> _Exercise aim_
Every line of the material must be restated exactly, though not its pictures.

> _Listed entries_
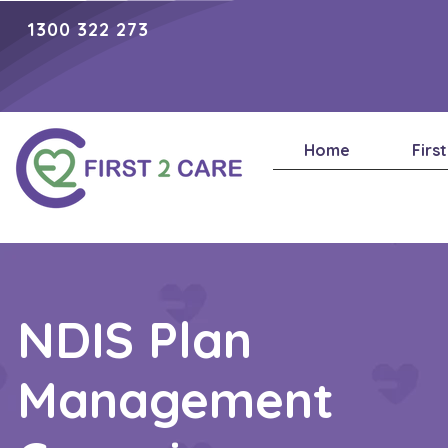
1300 322 273
Home
Firs
NDIS Plan
Management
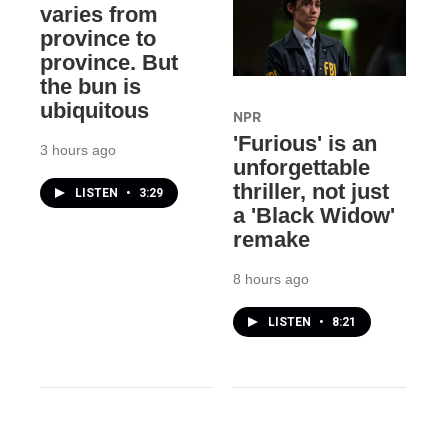
varies from
province to
province. But
the bun is
ubiquitous
NPR
'Furious' is an
3 hours ago
unforgettable
thriller, not just
LISTEN
•
3:29
a 'Black Widow'
remake
8 hours ago
LISTEN
•
8:21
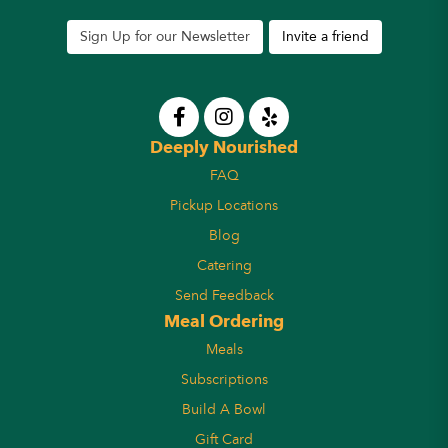
Sign Up for our Newsletter
Invite a friend
Deeply Nourished
FAQ
Pickup Locations
Blog
Catering
Send Feedback
Meal Ordering
Meals
Subscriptions
Build A Bowl
Gift Card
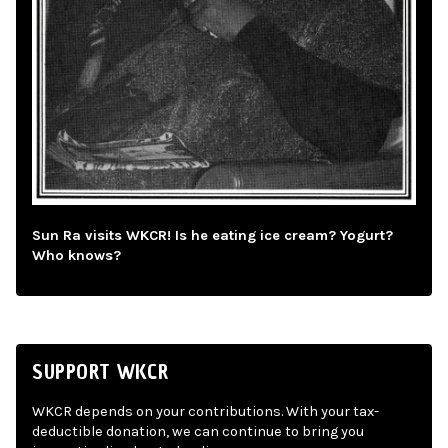
Sun Ra visits WKCR! Is he eating ice cream? Yogurt?
Who knows?
SUPPORT WKCR
WKCR depends on your contributions. With your tax-
deductible donation, we can continue to bring you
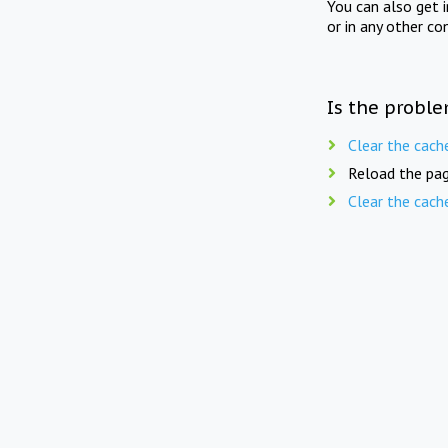
You can also get 
or in any other co
Is the proble
Clear the cach
Reload the pag
Clear the cach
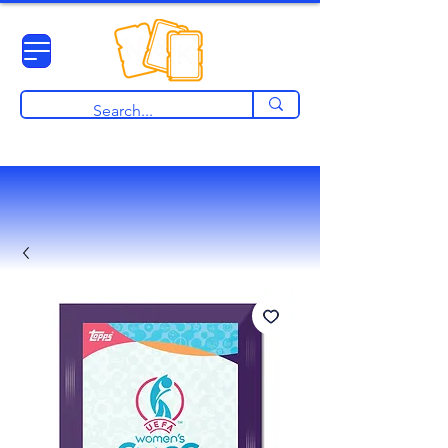
View points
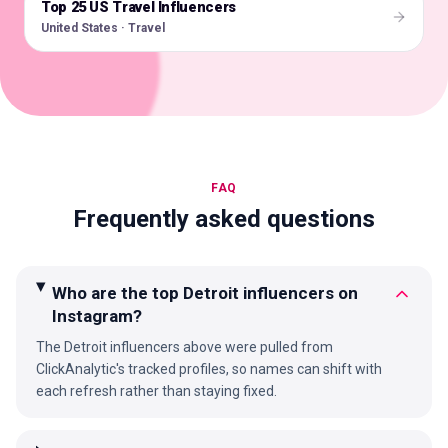
Top 25 US Travel Influencers
🇺🇸
United States · Travel
FAQ
Frequently asked questions
Who are the top Detroit influencers on
Instagram?
The Detroit influencers above were pulled from
ClickAnalytic's tracked profiles, so names can shift with
each refresh rather than staying fixed.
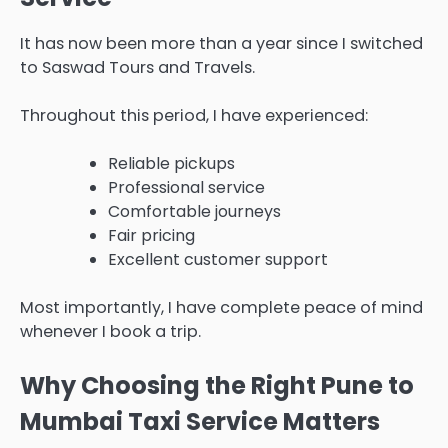
It has now been more than a year since I switched
to Saswad Tours and Travels.
Throughout this period, I have experienced:
Reliable pickups
Professional service
Comfortable journeys
Fair pricing
Excellent customer support
Most importantly, I have complete peace of mind
whenever I book a trip.
Why Choosing the Right Pune to
Mumbai Taxi Service Matters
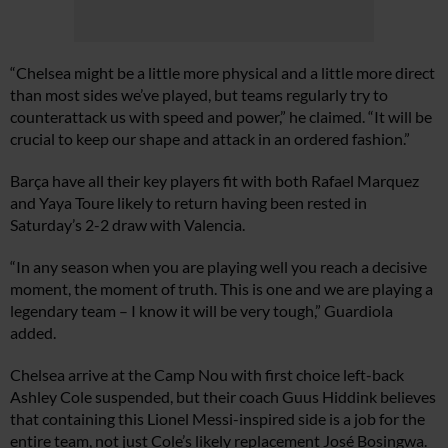
“Chelsea might be a little more physical and a little more direct
than most sides we’ve played, but teams regularly try to
counterattack us with speed and power,” he claimed. “It will be
crucial to keep our shape and attack in an ordered fashion.”
Barça have all their key players fit with both Rafael Marquez
and Yaya Toure likely to return having been rested in
Saturday’s 2-2 draw with Valencia.
“In any season when you are playing well you reach a decisive
moment, the moment of truth. This is one and we are playing a
legendary team – I know it will be very tough,” Guardiola
added.
Chelsea arrive at the Camp Nou with first choice left-back
Ashley Cole suspended, but their coach Guus Hiddink believes
that containing this Lionel Messi-inspired side is a job for the
entire team, not just Cole’s likely replacement José Bosingwa.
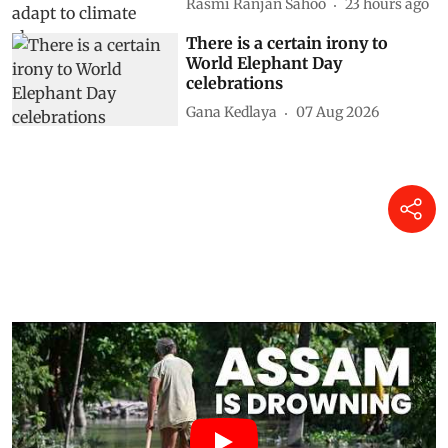
Rasmi Ranjan Sahoo
23 hours ago
There is a certain irony to
World Elephant Day
celebrations
Gana Kedlaya
07 Aug 2026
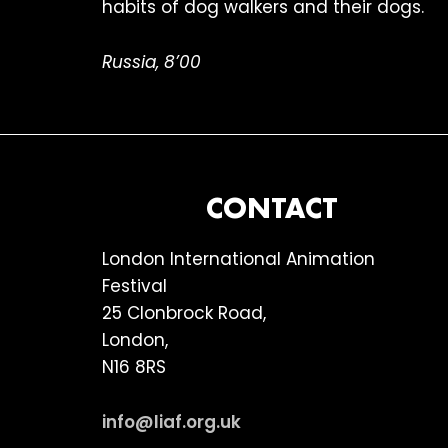
habits of dog walkers and their dogs.
Russia, 8’00
FOOTER
CONTACT
London International Animation
Festival
25 Clonbrock Road,
London,
N16 8RS
info@liaf.org.uk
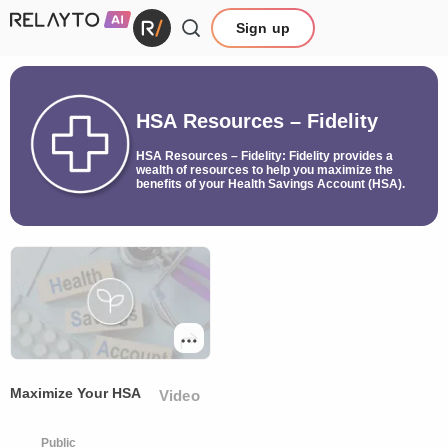
Sign up
HSA Resources – Fidelity
HSA Resources – Fidelity: Fidelity provides a
wealth of resources to help you maximize the
benefits of your Health Savings Account (HSA).
Maximize Your HSA
Video
Public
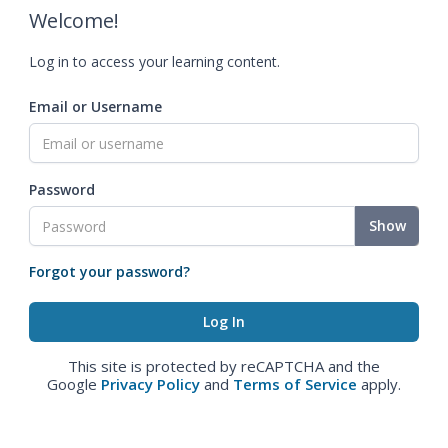
Welcome!
Log in to access your learning content.
Email or Username
Password
Show
Forgot your password?
This site is protected by reCAPTCHA and the
Google
Privacy Policy
and
Terms of Service
apply.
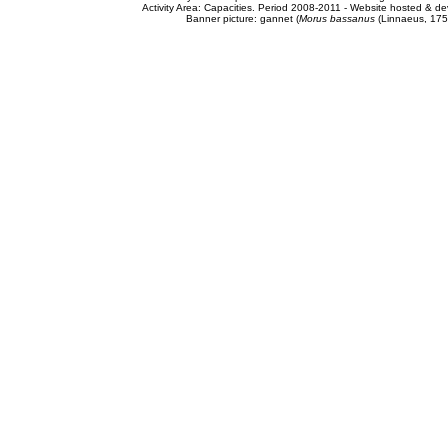
Activity Area: Capacities. Period 2008-2011 - Website hosted & 
Banner picture: gannet (
Morus bassanus
(Linnaeus, 175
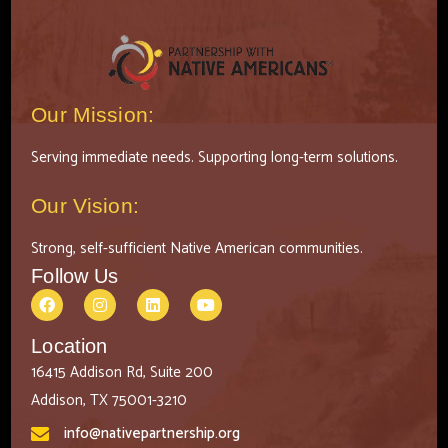
Our Mission:
Serving immediate needs. Supporting long-term solutions.
Our Vision:
Strong, self-sufficient Native American communities.
Follow Us
Location
16415 Addison Rd, Suite 200
Addison, TX 75001-3210
info@nativepartnership.org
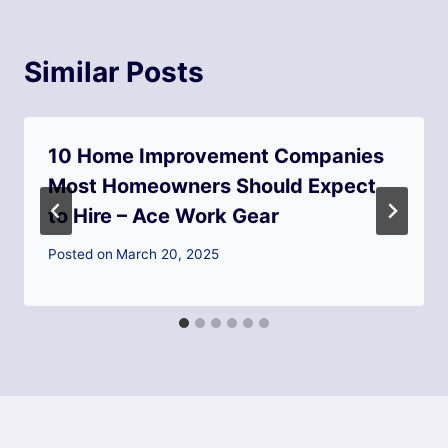
Similar Posts
10 Home Improvement Companies
Most Homeowners Should Expect
to Hire – Ace Work Gear
Posted on
March 20, 2025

> _Task answer_
1300 322 273
Home
Firs
NDIS Plan
Management
varies from
province to
province. But
the bun is
ubiquitous
NPR
'Furious' is an
3 hours ago
unforgettable
thriller, not just
LISTEN
•
3:29
a 'Black Widow'
remake
8 hours ago
LISTEN
•
8:21
Sign Up for our Newsletter
Invite a friend
Deeply Nourished
FAQ
Pickup Locations
Blog
Catering
Send Feedback
Meal Ordering
Meals
Subscriptions
Build A Bowl
Gift Card
Sun Ra visits WKCR! Is he eating ice cream? Yogurt?
Who knows?
SUPPORT WKCR
WKCR depends on your contributions. With your tax-
deductible donation, we can continue to bring you
You can also get 
or in any other co
Is the proble
Clear the cach
Reload the pag
Clear the cach
View points
Top 25 US Travel Influencers
🇺🇸
United States · Travel
FAQ
Frequently asked questions
Who are the top Detroit influencers on
Instagram?
The Detroit influencers above were pulled from
ClickAnalytic's tracked profiles, so names can shift with
each refresh rather than staying fixed.
It has now been more than a year since I switched
to Saswad Tours and Travels.
Throughout this period, I have experienced:
Reliable pickups
Professional service
Comfortable journeys
Fair pricing
Excellent customer support
Most importantly, I have complete peace of mind
whenever I book a trip.
Why Choosing the Right Pune to
Mumbai Taxi Service Matters
“Chelsea might be a little more physical and a little more direct
than most sides we’ve played, but teams regularly try to
counterattack us with speed and power,” he claimed. “It will be
crucial to keep our shape and attack in an ordered fashion.”
Barça have all their key players fit with both Rafael Marquez
and Yaya Toure likely to return having been rested in
Saturday’s 2-2 draw with Valencia.
“In any season when you are playing well you reach a decisive
moment, the moment of truth. This is one and we are playing a
legendary team – I know it will be very tough,” Guardiola
added.
Chelsea arrive at the Camp Nou with first choice left-back
Ashley Cole suspended, but their coach Guus Hiddink believes
that containing this Lionel Messi-inspired side is a job for the
entire team, not just Cole’s likely replacement José Bosingwa.
Rasmi Ranjan Sahoo
23 hours ago
There is a certain irony to
World Elephant Day
celebrations
Gana Kedlaya
07 Aug 2026
habits of dog walkers and their dogs.
Russia, 8’00
FOOTER
CONTACT
London International Animation
Festival
25 Clonbrock Road,
London,
N16 8RS
info@liaf.org.uk
Sign up
HSA Resources – Fidelity
HSA Resources – Fidelity: Fidelity provides a
wealth of resources to help you maximize the
benefits of your Health Savings Account (HSA).
Maximize Your HSA
Video
Public
Welcome!
Log in to access your learning content.
Email or Username
Password
Show
Forgot your password?
This site is protected by reCAPTCHA and the
Google
Privacy Policy
and
Terms of Service
apply.
Activity Area: Capacities. Period 2008-2011 - Website hosted & 
Banner picture: gannet (
Morus bassanus
(Linnaeus, 175
Our Mission:
Serving immediate needs. Supporting long-term solutions.
Our Vision:
Strong, self-sufficient Native American communities.
Follow Us
Location
16415 Addison Rd, Suite 200
Addison, TX 75001-3210
info@nativepartnership.org
Similar Posts
10 Home Improvement Companies
Most Homeowners Should Expect
to Hire – Ace Work Gear
Posted on
March 20, 2025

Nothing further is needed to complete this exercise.